## [Directions for this task]
A full, word-for-word copy of the listing below is needed; leave the images out of it.
▬▬▬▬▬▬▬▬▬▬
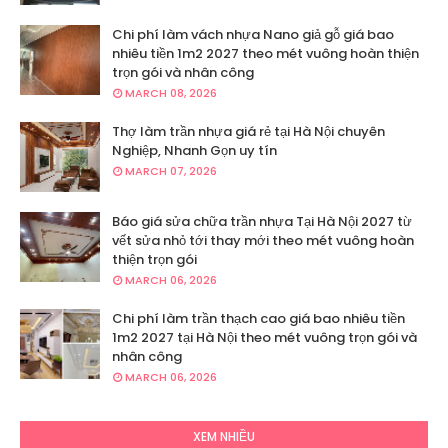
Chi phí làm vách nhựa Nano giả gỗ giá bao
nhiêu tiền 1m2 2027 theo mét vuông hoàn thiện
trọn gói và nhân công
MARCH 08, 2026
Thợ làm trần nhựa giá rẻ tại Hà Nội chuyên
Nghiệp, Nhanh Gọn uy tín
MARCH 07, 2026
Báo giá sửa chữa trần nhựa Tại Hà Nội 2027 từ
vết sửa nhỏ tới thay mới theo mét vuông hoàn
thiện trọn gói
MARCH 06, 2026
Chi phí làm trần thạch cao giá bao nhiêu tiền
1m2 2027 tại Hà Nội theo mét vuông trọn gói và
nhân công
MARCH 06, 2026
XEM NHIỀU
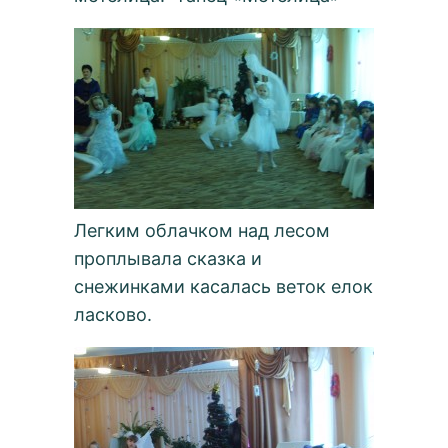
Легким облачком над лесом
проплывала сказка и
снежинками касалась веток елок
ласково.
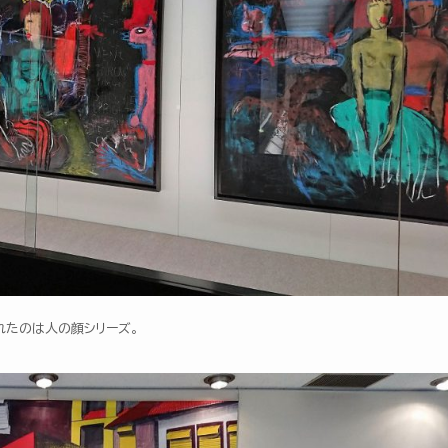
れたのは人の顔シリーズ。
▬▬▬▬▬▬▬▬▬▬
## [Completed exercise]
Chi phí làm vách nhựa Nano giả gỗ giá bao
nhiêu tiền 1m2 2027 theo mét vuông hoàn thiện
trọn gói và nhân công
MARCH 08, 2026
Thợ làm trần nhựa giá rẻ tại Hà Nội chuyên
Nghiệp, Nhanh Gọn uy tín
MARCH 07, 2026
Báo giá sửa chữa trần nhựa Tại Hà Nội 2027 từ
vết sửa nhỏ tới thay mới theo mét vuông hoàn
thiện trọn gói
MARCH 06, 2026
Chi phí làm trần thạch cao giá bao nhiêu tiền
1m2 2027 tại Hà Nội theo mét vuông trọn gói và
nhân công
MARCH 06, 2026
XEM NHIỀU
Легким облачком над лесом
проплывала сказка и
снежинками касалась веток елок
ласково.
れたのは人の顔シリーズ。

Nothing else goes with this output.